■ **ВЫБРАННЫЙ ОТРЫВОК**
□ □ □ □ □ □ □

Дорога — это сложно с детьми любого возраста, а с маленькими, тем более когда их трое, это фантастика, это нереально. Самое страшное для моих детей — это звуки воздушной сирены, они их очень боятся. Конечно, они слышали и выстрелы, и взрывы, это все звуки, которые пугают, которые травмируют и которые оставляют след на всю жизнь. Из Киева тяжело было ехать в каких-то ограничениях, с остановками, проверками, везде блокпосты, где проверяют документы.

Детям надо объяснять, почему важно определённым образом себя вести, почему нужно подождать, почему нужно простоять неизвестно сколько. Они постоянно спрашивали: «А где мы будем ночевать, а что мы будем есть, а будем ли мы есть?»

Для детей которые привыкли к нормальной, активной социальной жизни — это все стресс, огромный стресс. К счастью, мои дети не видели разорванных трупов, которые есть сейчас на дорогах, обстрелянных машин, мы смогли уберечь их от этого, но все равно информация о таких вещах просачивается.
«Когда мы поняли, что надо ехать — было поздно»
Анжела
С 24 февраля до меня неделю не доходило, что происходит, что все это не сон — в голове не укладывалось. А когда мы с мужем поняли все-таки, что с нами случилось, стали думать, как выехать из города, но было поздно. У нас поезда и автобусы не ходят с 25 февраля. А своей машины у нас нет, была бы — выехали. Муж говорит: пешком бы пошли, если бы вещей не было.

Я сначала долго боялась выходить на улицу, потому что непонятно, что, в какой день, где происходит. Потом постепенно мы начали выходить, но из-за того, что город оккупирован, на прилавках было мало продуктов и долгое время было вообще очень сложно что-то купить из еды. Поначалу первую половину дня мы стояли в очередях, а вторую — мониторили новости, узнавали, что происходит с близкими.

Сейчас открыты больше магазинов, чем в начале. Иногда получается из области завозить овощи, молоко. Сахар, крупы — это вообще сейчас редкость. Сладкое для детей тоже редкость. Мы вот попадаем в магазин, видим что есть — то и покупаем наперед. Потом же не знаешь, какая будет цена, будут ли продукты.
Приют на 200 человек
Файна Анна
Дольше всего (три недели) мы жили в приюте в одном из городов на Западе Украины, организованном волонтерами для беженцев. Место найти было сложно, потому что сейчас огромный отток людей из областей. Там ведутся активные бомбардировки, и Россия буквально стирает наши города с лица земли. Люди уезжают часто на запад Украины, а кто-то и за границу, в Европу. За все это время мы сменили уже шесть мест жительства.

□ □ □ □ □ □ □

■ **ЗАПИСИ ДАННЫХ**
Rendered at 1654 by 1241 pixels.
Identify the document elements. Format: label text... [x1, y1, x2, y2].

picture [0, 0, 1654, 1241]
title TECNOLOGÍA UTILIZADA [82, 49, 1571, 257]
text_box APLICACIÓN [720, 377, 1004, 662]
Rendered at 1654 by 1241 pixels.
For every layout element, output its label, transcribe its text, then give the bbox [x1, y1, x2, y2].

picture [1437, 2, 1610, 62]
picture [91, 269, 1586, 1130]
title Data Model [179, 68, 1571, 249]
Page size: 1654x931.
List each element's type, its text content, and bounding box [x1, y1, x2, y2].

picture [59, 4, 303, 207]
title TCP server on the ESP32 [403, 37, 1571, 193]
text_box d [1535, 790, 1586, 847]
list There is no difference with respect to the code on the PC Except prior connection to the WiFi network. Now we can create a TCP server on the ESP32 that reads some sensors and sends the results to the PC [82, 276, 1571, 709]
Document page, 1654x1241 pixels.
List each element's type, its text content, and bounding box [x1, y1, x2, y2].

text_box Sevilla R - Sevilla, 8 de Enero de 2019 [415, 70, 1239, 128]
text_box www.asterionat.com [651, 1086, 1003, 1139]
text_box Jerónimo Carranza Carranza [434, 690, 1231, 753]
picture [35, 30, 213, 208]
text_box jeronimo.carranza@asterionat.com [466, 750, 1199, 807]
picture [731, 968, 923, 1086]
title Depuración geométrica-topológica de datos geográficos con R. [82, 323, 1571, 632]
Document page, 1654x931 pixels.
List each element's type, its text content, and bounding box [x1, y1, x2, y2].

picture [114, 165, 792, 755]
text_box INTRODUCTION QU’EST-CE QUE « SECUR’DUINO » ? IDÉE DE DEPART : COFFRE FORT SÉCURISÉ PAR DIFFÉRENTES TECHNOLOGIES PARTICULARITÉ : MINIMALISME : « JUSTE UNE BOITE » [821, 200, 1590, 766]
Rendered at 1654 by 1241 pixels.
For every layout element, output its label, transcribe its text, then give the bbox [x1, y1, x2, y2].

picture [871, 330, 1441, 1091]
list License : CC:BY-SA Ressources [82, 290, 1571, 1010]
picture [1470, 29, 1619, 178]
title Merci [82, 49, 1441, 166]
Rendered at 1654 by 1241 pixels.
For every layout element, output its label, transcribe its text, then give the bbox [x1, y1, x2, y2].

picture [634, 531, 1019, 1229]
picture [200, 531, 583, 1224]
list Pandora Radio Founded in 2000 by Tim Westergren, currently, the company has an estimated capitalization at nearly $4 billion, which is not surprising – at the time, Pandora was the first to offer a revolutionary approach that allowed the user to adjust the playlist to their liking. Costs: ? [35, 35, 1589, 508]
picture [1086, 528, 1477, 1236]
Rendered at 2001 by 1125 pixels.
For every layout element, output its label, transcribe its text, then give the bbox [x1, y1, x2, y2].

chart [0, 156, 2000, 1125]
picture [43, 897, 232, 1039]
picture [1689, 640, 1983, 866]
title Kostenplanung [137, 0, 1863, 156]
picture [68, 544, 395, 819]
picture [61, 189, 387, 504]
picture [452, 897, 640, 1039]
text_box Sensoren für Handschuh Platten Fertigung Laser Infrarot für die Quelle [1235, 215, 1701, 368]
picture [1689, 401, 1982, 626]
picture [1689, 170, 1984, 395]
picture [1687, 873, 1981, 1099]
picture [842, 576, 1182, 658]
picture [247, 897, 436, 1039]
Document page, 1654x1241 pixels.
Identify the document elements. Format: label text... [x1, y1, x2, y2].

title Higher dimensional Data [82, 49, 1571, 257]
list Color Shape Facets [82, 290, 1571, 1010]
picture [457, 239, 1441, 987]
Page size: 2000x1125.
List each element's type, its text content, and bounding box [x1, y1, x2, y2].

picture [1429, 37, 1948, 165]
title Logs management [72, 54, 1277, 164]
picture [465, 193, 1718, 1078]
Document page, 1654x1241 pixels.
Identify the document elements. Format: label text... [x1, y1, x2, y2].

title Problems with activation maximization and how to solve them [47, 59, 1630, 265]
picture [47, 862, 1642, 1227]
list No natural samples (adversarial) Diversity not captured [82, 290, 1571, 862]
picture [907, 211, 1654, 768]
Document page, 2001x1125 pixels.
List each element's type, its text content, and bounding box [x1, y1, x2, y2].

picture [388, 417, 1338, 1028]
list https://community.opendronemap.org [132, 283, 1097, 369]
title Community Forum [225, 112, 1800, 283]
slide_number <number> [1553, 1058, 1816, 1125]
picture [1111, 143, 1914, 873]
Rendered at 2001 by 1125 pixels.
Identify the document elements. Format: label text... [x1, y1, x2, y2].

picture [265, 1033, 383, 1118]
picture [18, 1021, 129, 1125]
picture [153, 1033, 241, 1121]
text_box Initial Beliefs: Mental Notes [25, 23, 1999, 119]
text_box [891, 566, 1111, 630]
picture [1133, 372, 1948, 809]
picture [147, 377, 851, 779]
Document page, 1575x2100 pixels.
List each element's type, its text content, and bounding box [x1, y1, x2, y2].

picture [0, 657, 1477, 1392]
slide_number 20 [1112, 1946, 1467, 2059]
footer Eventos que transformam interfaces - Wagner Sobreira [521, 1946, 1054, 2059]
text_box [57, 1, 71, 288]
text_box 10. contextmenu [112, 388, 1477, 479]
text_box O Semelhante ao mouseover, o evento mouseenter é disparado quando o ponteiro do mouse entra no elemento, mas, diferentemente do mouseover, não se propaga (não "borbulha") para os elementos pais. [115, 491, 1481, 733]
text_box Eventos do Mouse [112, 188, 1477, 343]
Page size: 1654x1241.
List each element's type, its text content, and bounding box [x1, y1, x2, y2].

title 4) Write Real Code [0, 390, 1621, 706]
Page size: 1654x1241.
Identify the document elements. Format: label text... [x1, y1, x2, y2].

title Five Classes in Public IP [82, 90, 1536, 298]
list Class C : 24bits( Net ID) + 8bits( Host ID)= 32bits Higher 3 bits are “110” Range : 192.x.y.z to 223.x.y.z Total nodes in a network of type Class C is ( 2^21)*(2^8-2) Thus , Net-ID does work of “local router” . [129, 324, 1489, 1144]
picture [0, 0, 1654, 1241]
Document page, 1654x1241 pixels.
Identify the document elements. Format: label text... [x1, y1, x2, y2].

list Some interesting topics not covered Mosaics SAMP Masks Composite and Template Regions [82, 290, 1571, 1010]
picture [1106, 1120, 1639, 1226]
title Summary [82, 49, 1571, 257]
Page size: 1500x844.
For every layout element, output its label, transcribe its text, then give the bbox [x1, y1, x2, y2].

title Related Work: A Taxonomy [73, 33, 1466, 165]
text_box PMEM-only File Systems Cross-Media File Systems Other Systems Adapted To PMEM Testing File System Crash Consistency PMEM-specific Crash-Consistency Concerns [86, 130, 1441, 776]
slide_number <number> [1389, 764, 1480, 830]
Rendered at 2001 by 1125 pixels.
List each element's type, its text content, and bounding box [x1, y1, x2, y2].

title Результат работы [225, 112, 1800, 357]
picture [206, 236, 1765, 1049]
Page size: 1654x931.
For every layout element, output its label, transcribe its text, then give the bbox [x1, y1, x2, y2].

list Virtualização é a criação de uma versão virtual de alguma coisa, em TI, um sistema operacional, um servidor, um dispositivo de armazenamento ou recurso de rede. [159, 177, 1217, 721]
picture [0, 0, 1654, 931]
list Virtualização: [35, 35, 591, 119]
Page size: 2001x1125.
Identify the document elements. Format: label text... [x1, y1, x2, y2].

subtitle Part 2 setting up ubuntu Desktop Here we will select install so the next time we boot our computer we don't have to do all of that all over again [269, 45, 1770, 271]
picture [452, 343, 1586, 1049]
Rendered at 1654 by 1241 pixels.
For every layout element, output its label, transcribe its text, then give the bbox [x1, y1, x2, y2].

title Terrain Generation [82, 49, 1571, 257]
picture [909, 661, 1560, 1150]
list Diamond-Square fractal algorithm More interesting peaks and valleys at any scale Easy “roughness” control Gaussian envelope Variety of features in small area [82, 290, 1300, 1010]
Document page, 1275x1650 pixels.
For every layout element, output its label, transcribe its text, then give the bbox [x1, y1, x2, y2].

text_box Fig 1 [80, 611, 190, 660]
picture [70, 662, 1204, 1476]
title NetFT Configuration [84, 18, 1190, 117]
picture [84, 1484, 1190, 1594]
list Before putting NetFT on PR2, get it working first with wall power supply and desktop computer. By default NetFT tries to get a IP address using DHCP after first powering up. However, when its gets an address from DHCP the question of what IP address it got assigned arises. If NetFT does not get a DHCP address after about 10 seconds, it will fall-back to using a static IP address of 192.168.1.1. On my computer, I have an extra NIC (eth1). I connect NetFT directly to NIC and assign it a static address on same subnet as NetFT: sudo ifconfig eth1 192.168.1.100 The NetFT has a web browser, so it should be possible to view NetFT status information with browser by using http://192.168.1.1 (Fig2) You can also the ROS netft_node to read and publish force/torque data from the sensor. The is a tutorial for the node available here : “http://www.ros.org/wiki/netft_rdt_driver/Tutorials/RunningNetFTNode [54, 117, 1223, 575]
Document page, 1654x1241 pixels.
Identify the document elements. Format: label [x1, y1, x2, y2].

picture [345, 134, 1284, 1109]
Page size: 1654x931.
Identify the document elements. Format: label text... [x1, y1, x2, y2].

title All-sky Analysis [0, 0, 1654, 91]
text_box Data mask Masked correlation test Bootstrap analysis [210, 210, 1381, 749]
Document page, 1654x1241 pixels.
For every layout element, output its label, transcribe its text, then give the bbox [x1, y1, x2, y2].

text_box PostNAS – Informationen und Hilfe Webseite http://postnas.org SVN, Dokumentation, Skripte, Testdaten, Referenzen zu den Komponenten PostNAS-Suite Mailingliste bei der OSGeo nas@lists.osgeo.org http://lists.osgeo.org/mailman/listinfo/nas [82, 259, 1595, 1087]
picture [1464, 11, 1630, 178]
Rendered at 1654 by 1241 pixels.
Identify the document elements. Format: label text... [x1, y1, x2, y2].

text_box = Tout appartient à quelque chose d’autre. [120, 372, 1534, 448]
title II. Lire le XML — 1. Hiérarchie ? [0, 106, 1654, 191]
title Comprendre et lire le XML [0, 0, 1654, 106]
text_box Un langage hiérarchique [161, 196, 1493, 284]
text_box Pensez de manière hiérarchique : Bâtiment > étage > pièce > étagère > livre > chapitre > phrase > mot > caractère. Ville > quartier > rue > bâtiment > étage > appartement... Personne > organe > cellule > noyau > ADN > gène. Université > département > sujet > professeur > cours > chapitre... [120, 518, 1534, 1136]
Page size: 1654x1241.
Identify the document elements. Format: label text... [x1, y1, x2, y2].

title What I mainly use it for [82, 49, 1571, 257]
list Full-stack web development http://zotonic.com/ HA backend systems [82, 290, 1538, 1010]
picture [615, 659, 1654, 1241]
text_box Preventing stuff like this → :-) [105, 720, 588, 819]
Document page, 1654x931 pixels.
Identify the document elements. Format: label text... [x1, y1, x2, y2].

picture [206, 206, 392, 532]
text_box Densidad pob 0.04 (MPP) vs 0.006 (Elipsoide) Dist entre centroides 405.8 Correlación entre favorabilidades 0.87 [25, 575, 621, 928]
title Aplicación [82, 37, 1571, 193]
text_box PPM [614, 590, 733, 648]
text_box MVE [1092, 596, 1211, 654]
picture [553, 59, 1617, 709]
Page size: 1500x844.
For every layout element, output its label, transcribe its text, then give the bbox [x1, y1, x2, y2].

□ □ □ □ □ □ □

■ **ЗАДАНИЕ**
Пожалуйста, продолжите отрывок с рассказами украинцев о жизни во время войны, начиная сразу после его последнего предложения. Записи взяты из другого источника.

■ **ОТВЕТ**
Муж нас вывез в приют и вернулся в Киев — помогать и быть там, где он нужнее. Все похожие приюты адаптированы на женщин и детей в первую очередь, а также на родителей с детьми-инвалидами. 90 процентов всех, кто живет в таких местах, — это действительно женщины и дети. Всего у нас здесь было 200 человек, и примерно 50 детей.

Обстановка напряженная. Когда звучат сирены воздушной тревоги и детей выводят всех в коридор, есть те, кто исступленно смотрит в одну точку и никак не реагирует, это страшнее всего. Их психика блокирует любое восприятие. Они начинают свыкаться с тем, что происходит: стоят и просто молча ждут, когда сирена закончится. Дети, возраста 5−6 и старше лет, уже как взрослые. Как солдатики надевают шапки, берут свои рюкзачки, сложенные заранее, и очень быстро выходят в коридор, как только слышат сигналы и предупреждения о воздушной тревоге.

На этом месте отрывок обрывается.